To the church, the community was its world; the world outside was its enemy. In retrospect, Kendall says, he must have thought during this time that they "had God chained somewhere between Peters Mountain and the New River."

In this atmosphere - hearing church members nightly "speak in tongues," watching "dancing in the spirit" (the only dance allowed was a flat-foot style of mountain dance), witnessing the "casting out of devils" - it was small wonder that Kendall as a child found school monstrously dull.

His mother was embarrassed in her own Sunday school class when she found that her son was unable to read his lessons. She focused on teaching Eddie the Bible, and by the time he was in the fifth grade, he was reading on a ninth-grade level.

Kendall came to his 14th birthday dreaming of God, having read most of the Bible, fearing he would be lost and afraid his destiny would arrive before he was ready.

On the second Sunday in May 1961, a female prophet of the church came to Eddie during services and led him to the altar, where he knelt and felt his toughness and resistance break as though it was thin ice touched by the sun. He remembers responding with wild emotion, beginning to pray, to confess, to ask forgiveness.

He also remembers Miss Effie's triumphant words: "Praise God, you're going to be my little holy-roller preacher-boy!"

At age 15, he began to accompany Miss Effie on trips to other churches. She allowed him to deliver "sermonettes" ahead of her sermons and sometimes asked him to substitute for her when she was ill, or to take her place at funerals. At 17, Kendall was ordained a minister by the Pentecostal Holiness Church.

Although he was offered scholarships when he finished high school, he bent to the elder church members' beliefs that education was unnecessary and instead went to work at an industry in Blacksburg.

Being thrust out into the "wicked" world was a shock.

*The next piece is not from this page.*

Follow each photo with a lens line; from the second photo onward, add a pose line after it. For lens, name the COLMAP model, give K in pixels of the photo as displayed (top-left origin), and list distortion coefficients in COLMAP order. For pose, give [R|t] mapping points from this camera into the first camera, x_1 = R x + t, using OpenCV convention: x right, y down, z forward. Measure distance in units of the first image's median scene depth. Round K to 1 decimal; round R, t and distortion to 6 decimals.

He recalls an instance of prejudice against his religion that cost him a job. He moved on to a lower-wage job as a laborer at National Gypsum in Narrows.

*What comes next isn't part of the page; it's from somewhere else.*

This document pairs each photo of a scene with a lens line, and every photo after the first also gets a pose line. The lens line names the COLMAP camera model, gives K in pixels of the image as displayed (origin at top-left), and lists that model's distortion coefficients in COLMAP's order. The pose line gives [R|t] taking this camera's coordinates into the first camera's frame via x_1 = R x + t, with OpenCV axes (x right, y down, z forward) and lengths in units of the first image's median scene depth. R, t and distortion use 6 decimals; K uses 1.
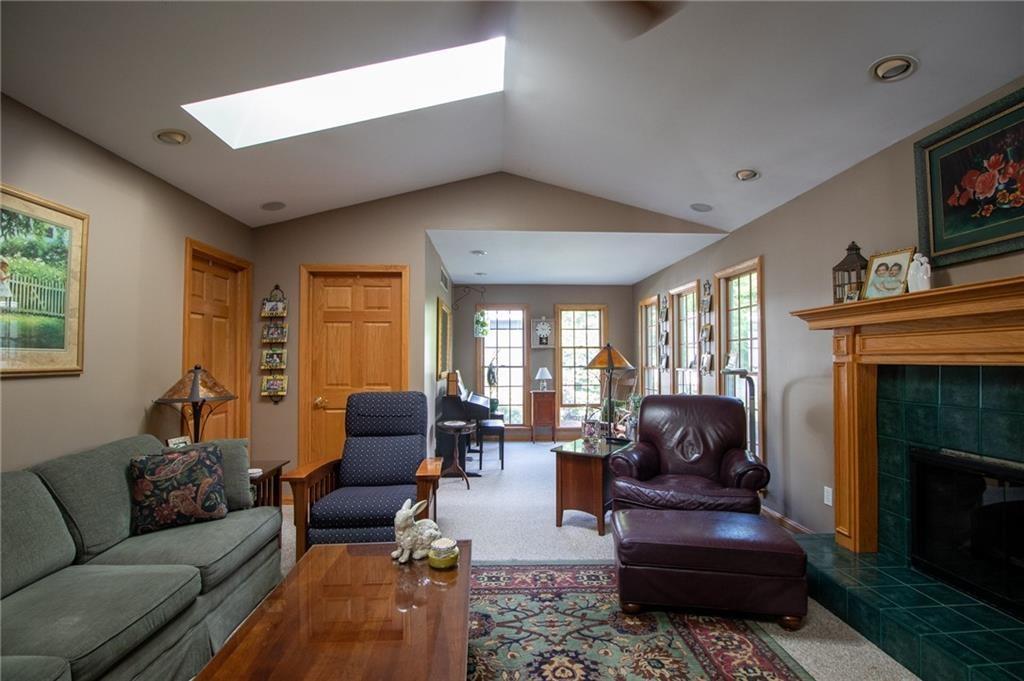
lens RADIAL K [[478.7, 0, 520.0], [0, 478.7, 346.6], [0, 0, 1]] dist [0.000190, -0.010957]
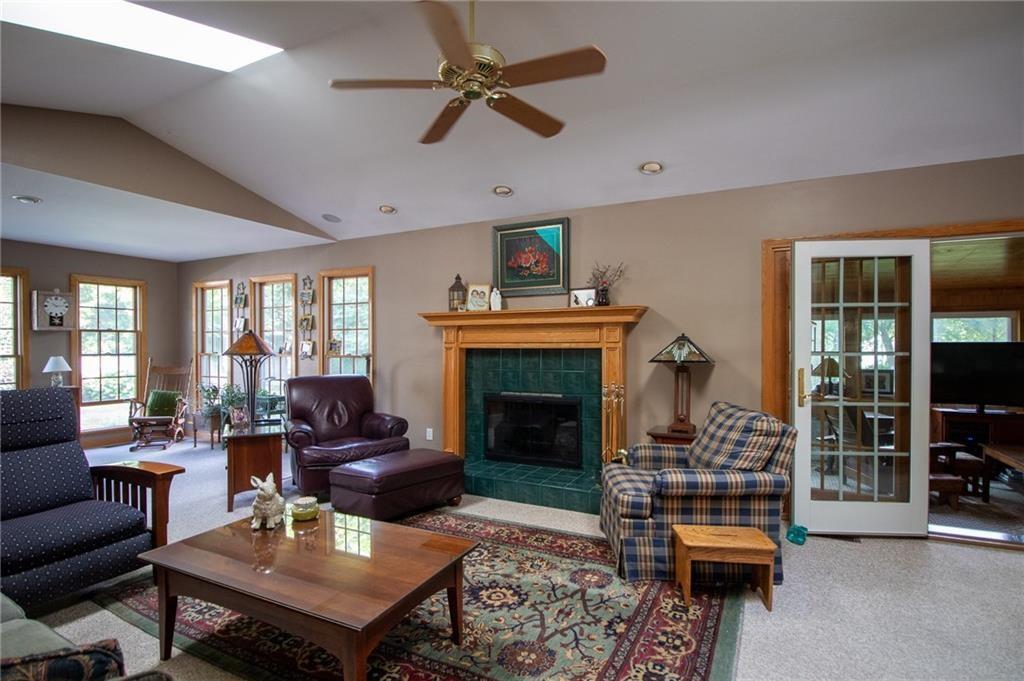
lens RADIAL K [[478.7, 0, 520.0], [0, 478.7, 346.6], [0, 0, 1]] dist [0.000190, -0.010957]
pose [[0.510671, -0.002452, 0.859773, -0.542477], [-0.022342, 0.999620, 0.016122, -0.000406], [-0.859486, -0.027442, 0.510422, -0.030532]]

By now, Kendall was married, the father of one child, and was writing a controversial religious column for the Giles County paper, the Virginian Leader, titled first, "Holiness," and later, "For Crying Out Loud."

Then two Pembroke businessmen who owned a combination furniture-hardware store and a funeral parlor hired Eddie to learn the trades. After they sent him to embalming school, Kendall became a funeral director at age 23.

In 1984, he bought complete interest in the business.

Eddie and Fern Kendall still live in his grandmother's house in Narrows with their youngest daughter, Ashley. Of his two older daughters, Odessa became an artist, sculptor and teacher and is pursuing graduate work at Radford University, and Demetria has graduated from Concord College with a degree in history and political science and is aiming for law school.

Shakespeare tagged the undertakers of his time "dismal dealers," but Kendall figures he simply performs a job for people who find it too difficult to deal with themselves.

As for Kendall, he's at that point in his life where he can say, "It's been good to be alive."